Amazon rainforest
“Did you know that the white haze above the mountains is moisture that the trees give off?
The trees only use about 10% of the water they absorb.
They excrete the remaining 90% through their leaves, which turn into rain.
This is why one speaks of a rainforest”.

The 4 layers
• The emergent layer: the tallest and oldest trees stand watch over the rest of the forest, providing habitat for large birds and primate species.
• The Canopy: Between 50 and 90% of a rainforest’s species live in the canopy. Leaves take advantage of the bright sun here to power the forest’s rapid growth.
• The Understory: Dark and glomy, the understory is shielded from the weather above, making it a good nursery for young saplings.
• The Forest Floor: Bacteria, fungi, and insects rapidly decompose organic matter, recycling nutrients for use by other organisms.

Some rainy facts
• Rainforests are so densely packed with vegetation that a drop of rain falling from the forest’s emergent layer can take 10 minutes to reach the forest floor.
• Tropical rainforests are so warm and moist that they produce as much as 75% of their own rain through evaporation and transpiration.
• Rainforests help maintain the world’s water cycle. More than 50% of the precipitation striking a rainforest is returned to the atmosphere by evapotranspiration, helping to regulate healthy rainfall around the planet.
• The rainforests also store a considerable percentage of the world’s freshwater, with the Amazon Basin alone storing one fifth.
Some forest facts
• The earth’s oldest ecosystem is the rainforest. Some rainforests have been around for approximately 70 million years. The Amazon Rainforest has been around for at least 55 million years.

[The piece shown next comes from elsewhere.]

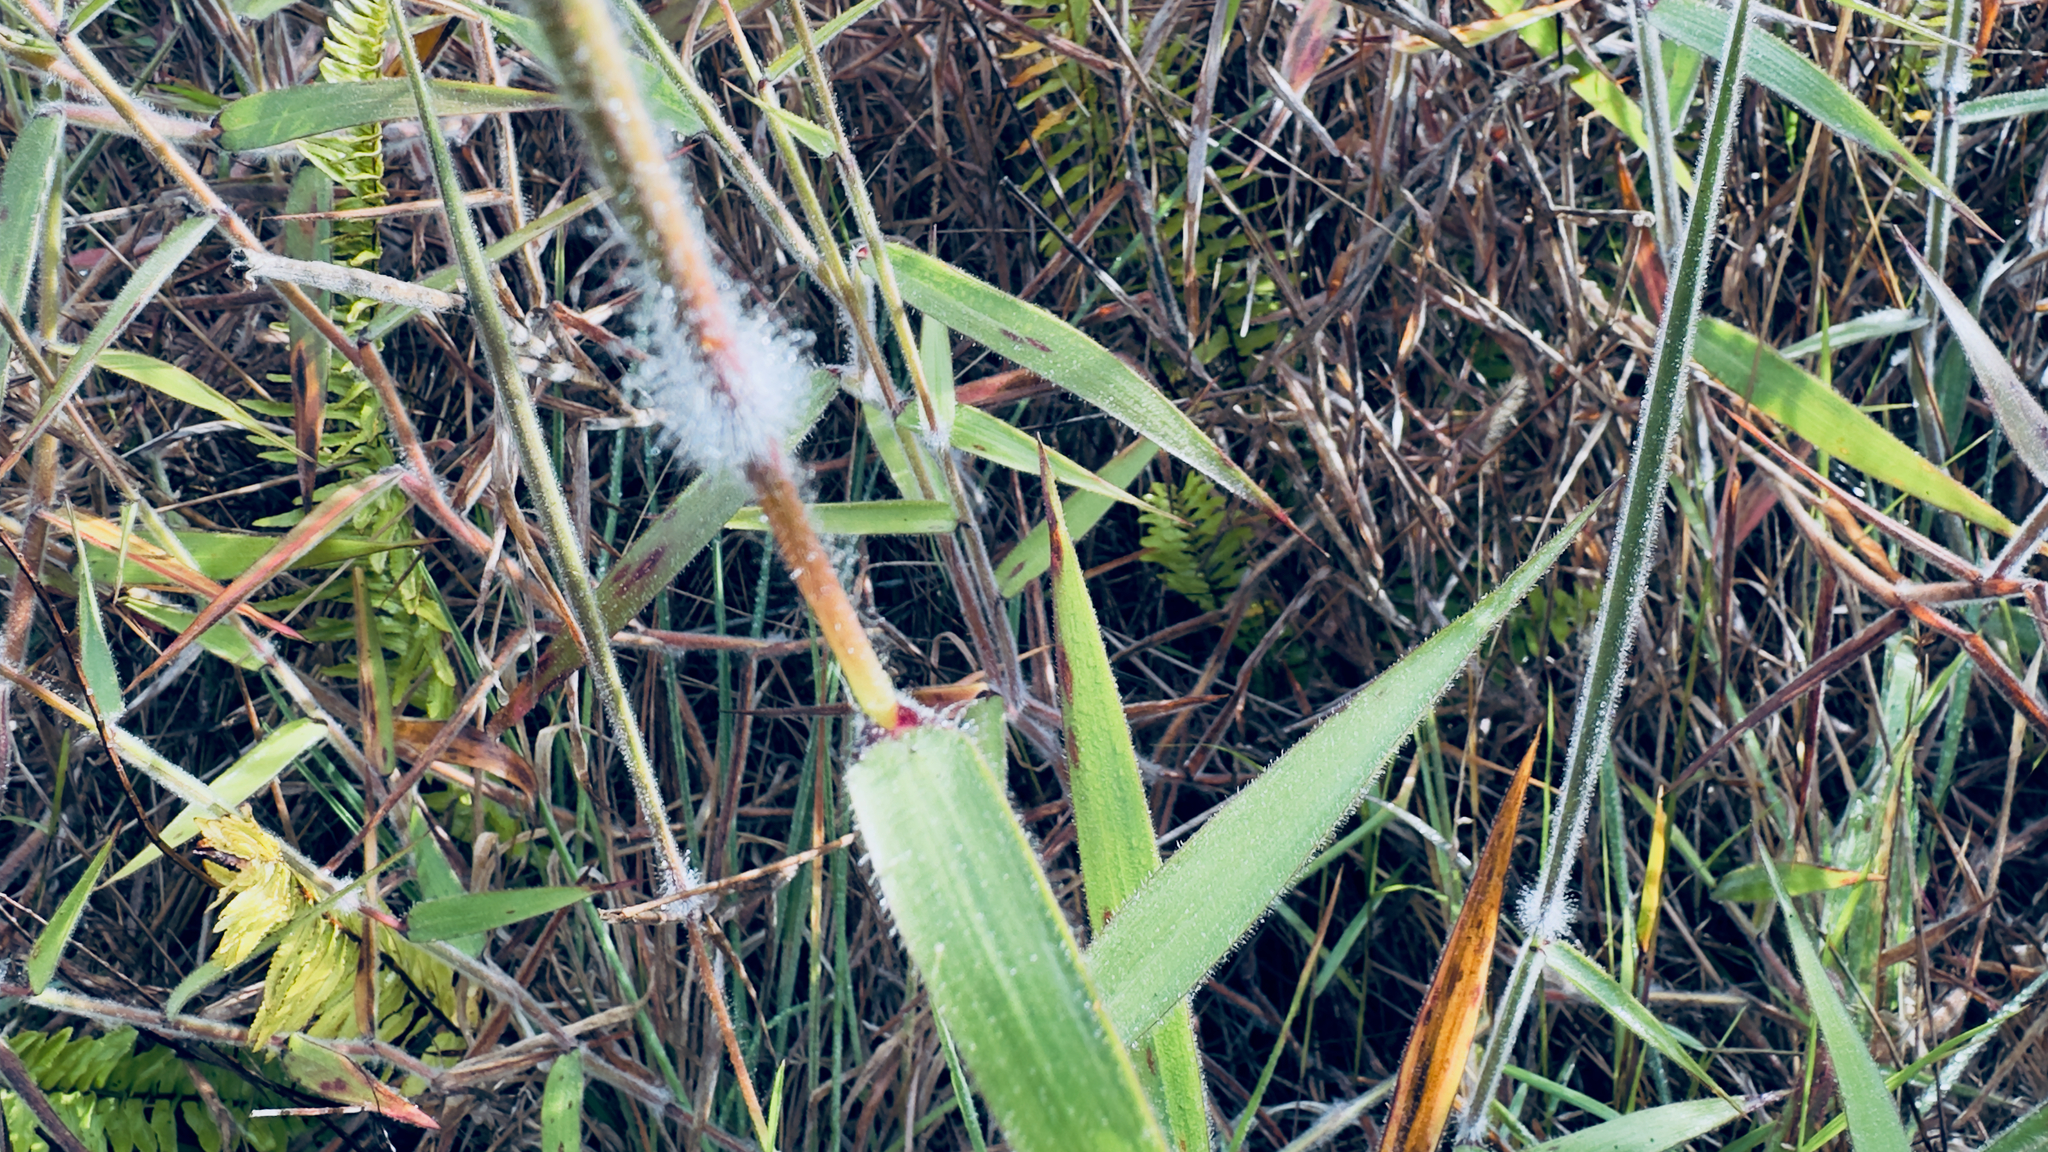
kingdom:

• The Amazon is the world’s largest tropical rainforest. Covering over 5.5 million square kilometers, it’s so big that the UK and Ireland would fit into it 17 times.
• There are more trees in the Amazon than stars in the Milky Way.
• Around 400–500 indigenous Amerindian tribes call the Amazon rainforest home. It’s believed that about fifty of these tribes have never had contact with the outside world!
Medicinal plants
• The Amazon Rainforest is home to an estimated 40,000 plant species, many of which have medicinal properties that have been used for centuries by indigenous communities.
• It is estimated that less than 1% of the plant species in the Amazon Rainforest have been studied for their medicinal properties.
• Many modern medicines, including drugs for cancer, heart disease, and HIV, have been derived from rainforest plants.
• The loss of the Amazon Rainforest due to deforestation threatens not only the survival of these medicinal plants but also the health and well-being of indigenous communities and the world at large.
What would happen if the Amazon Rainforest would disappear?
• The Amazon Rainforest produces 20% of the world’s oxygen and is often referred to as the “lungs of the earth.”
• Indigenous communities that depend on the rainforest for their livelihoods and way of life would be displaced.
• The loss of the rainforest’s potential medicines would have major implications for global health.
• The Amazon Rainforest is a key regulator of global weather patterns, and its disappearance would likely have far-reaching consequences for climate and weather systems.
Hopefully we provide you with enough information to see why its is important to help us save the Amazon rainforest!